What needs to be done>
Select and reproduce each line of the listing below that bears the string "coeficiente".

Material for the task>

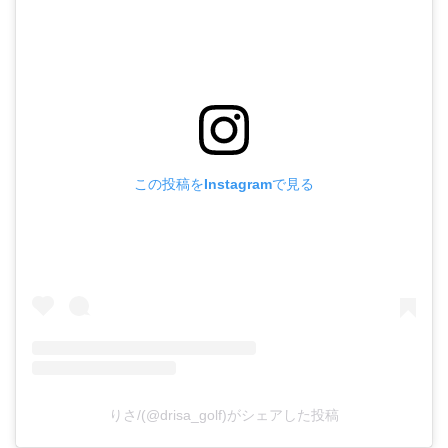
この投稿をInstagramで見る
りさ/(@drisa_golf)がシェアした投稿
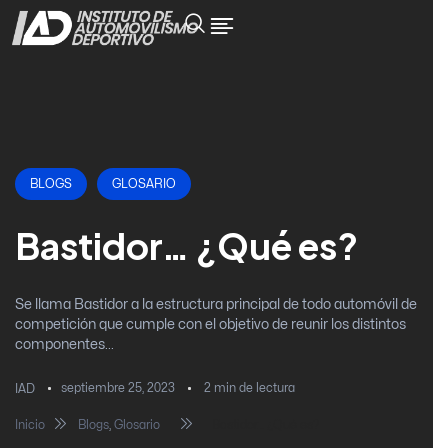
BLOGS
GLOSARIO
Bastidor… ¿Qué es?
Se llama Bastidor a la estructura principal de todo automóvil de
competición que cumple con el objetivo de reunir los distintos
componentes...
septiembre 25, 2023
2
min de lectura
IAD
Inicio
Blogs
,
Glosario
Bastidor… ¿Qué es?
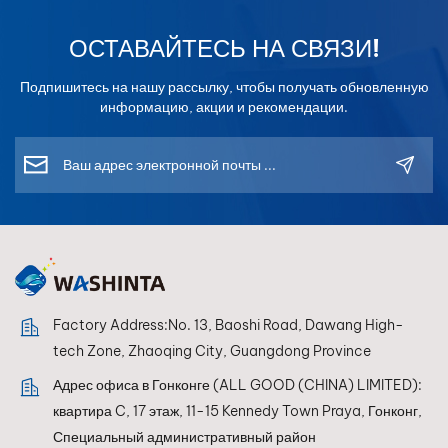
производительностьИменно здесь передовые
цифровые системы цветокоррекции действительно
ОСТАВАЙТЕСЬ НА СВЯЗИ!
меняют ситуацию к лучшему.WISETONE PLUS:
Точность, которой вы можете доверять.WISETONE
Подпишитесь на нашу рассылку, чтобы получать обновленную
PLUS разработан для профессиональных
информацию, акции и рекомендации.
автомастерских и дистрибьюторов, которым
необходимы стабильные результаты.Основные
преимущества:Более 100 000 цветовых формул для
глобального охвата транспортных средствСильная
поддержка бренды электромобилей например, BYD,
NIO, XPENGПостоянное обновление базы данных для
новых цветов.Стабильное качество для получения
воспроизводимых результатов.С помощью простого
процесса —Сканируйте. Подбирайте. Распыляйте.—
Factory Address:No. 13, Baoshi Road, Dawang High-
технические специалисты могут значительно сократить
tech Zone, Zhaoqing City, Guangdong Province
количество ошибок и повысить
Адрес офиса в Гонконге (ALL GOOD (CHINA) LIMITED):
эффективность.Повысьте эффективность и прибыль
квартира C, 17 этаж, 11-15 Kennedy Town Praya, Гонконг,
своего магазина.Использование высокоэффективной
Специальный административный район
системы восстановления покрытия поможет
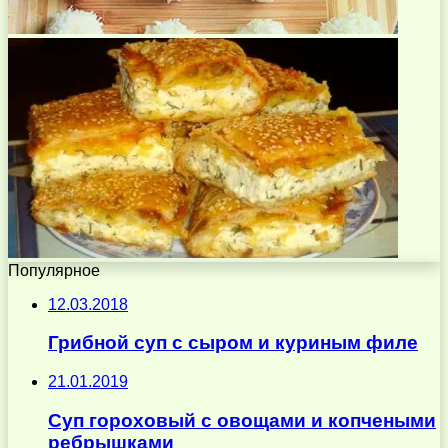
Популярное
12.03.2018
Грибной суп с сыром и куриным филе
21.01.2019
Суп гороховый с овощами и копчеными
ребрышками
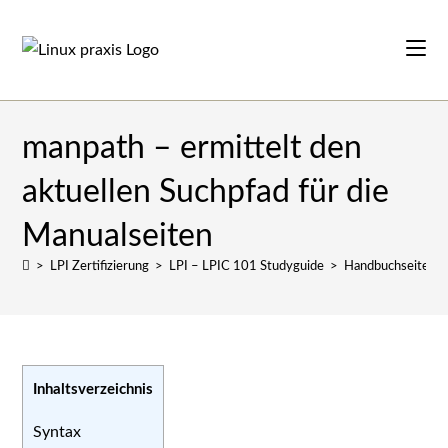
Zum
Inhalt
springen
manpath – ermittelt den
aktuellen Suchpfad für die
Manualseiten
>
LPI Zertifizierung
>
LPI – LPIC 101 Studyguide
>
Handbuchseiten
Inhaltsverzeichnis
Syntax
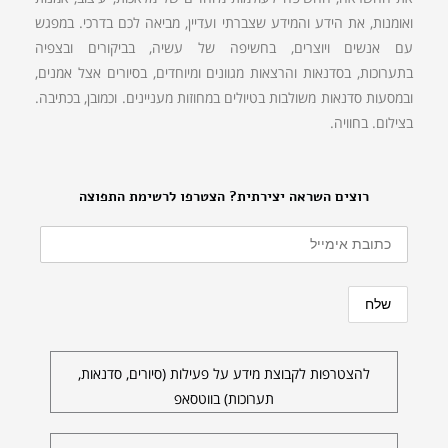
ואומנות, את הידע והמידע שצברתי ועדיין, מביאה לכם בדרכי. במפגש
עם אנשים ויוצרים, בחשיפה של עשיה, בביקורים ובצפיה
בתערוכות, בסדנאות והרצאות מגוונים ומיוחדים, בסיורים אצל אמנים,
ובמסעות סדנאות משולבות בטיולים במחוזות מעניינים. וכמובן, בכתיבה.
בצילום. בחוויה.
רוצים השראה יצירתית? הצטרפו לרשימת התפוצה
להצטרפות לקבוצת מידע על פעילות (סיורים, סדנאות,
תערוכות) בווטסאפ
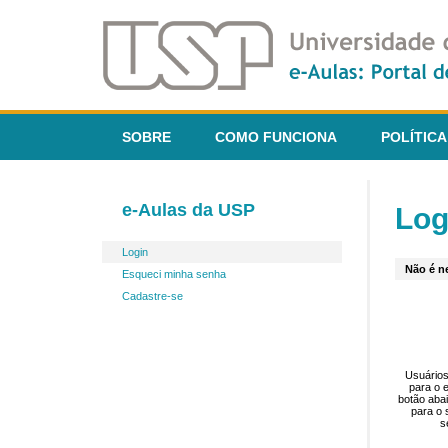
SOBRE
COMO FUNCIONA
POLÍTICA
e-Aulas da USP
Log
Login
Não é ne
Esqueci minha senha
Cadastre-se
Usuários
para o 
botão aba
para o 
s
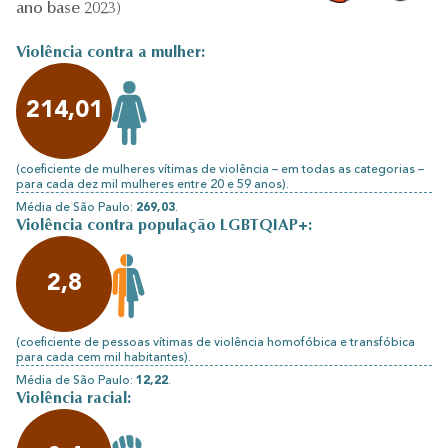
ano base 2023)
Violência contra a mulher:
214,01
(coeficiente de mulheres vítimas de violência – em todas as categorias –
para cada dez mil mulheres entre 20 e 59 anos).
Média de São Paulo:
269,03
.
Violência contra população LGBTQIAP+:
2,8
(coeficiente de pessoas vítimas de violência homofóbica e transfóbica
para cada cem mil habitantes).
Média de São Paulo:
12,22
.
Violência racial:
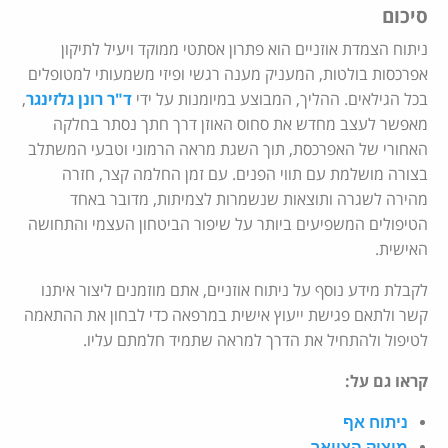
סיכום
ניתוח הצמדת אוזניים הוא פתרון אסתטי ממוקד ויעיל לתיקון
אפרכסות בולטות, המעניק מענה רגשי ופיזי משמעותי למטופלים
בכל הגילאים. ההליך, המבוצע במיומנות על ידי
ד"ר רונן גלזינגר
,
מאפשר לעצב מחדש את סחוס האוזן דרך חתך נסתר בחלקה
האחורי של האפרכסת, תוך השגת מראה הרמוני וטבעי המשתלב
בצורה מושלמת עם תווי הפנים. עם זמן החלמה קצר, חזרה
מהירה לשגרה ותוצאות שנשמרות לצמיתות, מדובר באחד
הטיפולים המשפיעים ביותר על שיפור הביטחון העצמי והתחושה
האישית.
לקבלת מידע נוסף על ניתוח אוזניים, אתם מוזמנים ליצור איתנו
קשר ולתאם פגישת ייעוץ אישית במרפאה כדי לבחון את ההתאמה
לטיפול ולהתחיל את הדרך למראה שתמיד חלמתם עליו.
קראו גם על:
ניתוח אף
מיצוק הצוואר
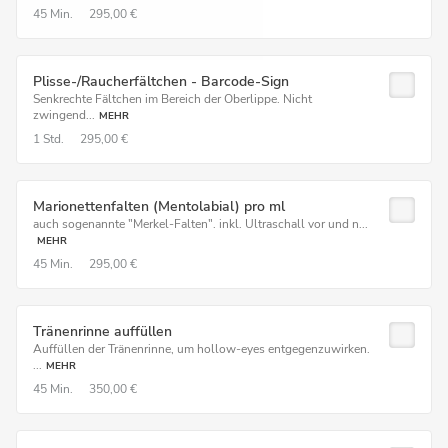
45 Min.
295,00 €
Plisse-/Raucherfältchen - Barcode-Sign
Senkrechte Fältchen im Bereich der Oberlippe. Nicht
zwingend...
MEHR
1 Std.
295,00 €
Marionettenfalten (Mentolabial) pro ml
auch sogenannte "Merkel-Falten". inkl. Ultraschall vor und n...
MEHR
45 Min.
295,00 €
Tränenrinne auffüllen
Auffüllen der Tränenrinne, um hollow-eyes entgegenzuwirken.
...
MEHR
45 Min.
350,00 €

Solution for this exercise>
(coeficiente de mulheres vítimas de violência – em todas as categorias –
(coeficiente de pessoas vítimas de violência homofóbica e transfóbica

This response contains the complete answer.